◆ **INFORMATION SHOWN**
- Opening Delimiter -
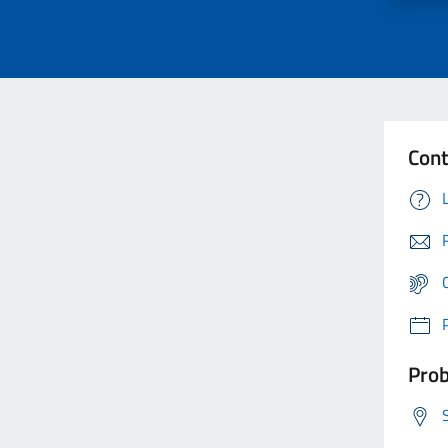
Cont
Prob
- Closing Delimiter -
- Opening Delimiter -
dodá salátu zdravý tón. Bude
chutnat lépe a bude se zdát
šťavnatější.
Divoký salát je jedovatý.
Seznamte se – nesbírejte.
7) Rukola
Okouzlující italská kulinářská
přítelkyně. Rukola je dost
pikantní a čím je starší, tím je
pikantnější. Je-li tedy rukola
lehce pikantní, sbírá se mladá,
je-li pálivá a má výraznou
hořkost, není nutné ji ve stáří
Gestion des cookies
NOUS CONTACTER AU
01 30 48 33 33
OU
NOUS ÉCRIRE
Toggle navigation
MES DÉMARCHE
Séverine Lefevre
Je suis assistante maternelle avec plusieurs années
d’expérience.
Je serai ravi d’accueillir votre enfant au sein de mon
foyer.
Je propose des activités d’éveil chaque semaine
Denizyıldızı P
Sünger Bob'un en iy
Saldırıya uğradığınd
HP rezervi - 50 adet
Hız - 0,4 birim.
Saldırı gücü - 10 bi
- Closing Delimiter -
◆ **EXERCISE OBJECTIVE**
Within the material above, copy exactly the lines from the line that holds "Divoký salát je jedovatý." up to and including the line that holds "d’expérience.".

◆ **EXERCISE OUTPUT**
Divoký salát je jedovatý.
Seznamte se – nesbírejte.
7) Rukola
Okouzlující italská kulinářská
přítelkyně. Rukola je dost
pikantní a čím je starší, tím je
pikantnější. Je-li tedy rukola
lehce pikantní, sbírá se mladá,
je-li pálivá a má výraznou
hořkost, není nutné ji ve stáří
Gestion des cookies
NOUS CONTACTER AU
01 30 48 33 33
OU
NOUS ÉCRIRE
Toggle navigation
MES DÉMARCHE
Séverine Lefevre
Je suis assistante maternelle avec plusieurs années
d’expérience.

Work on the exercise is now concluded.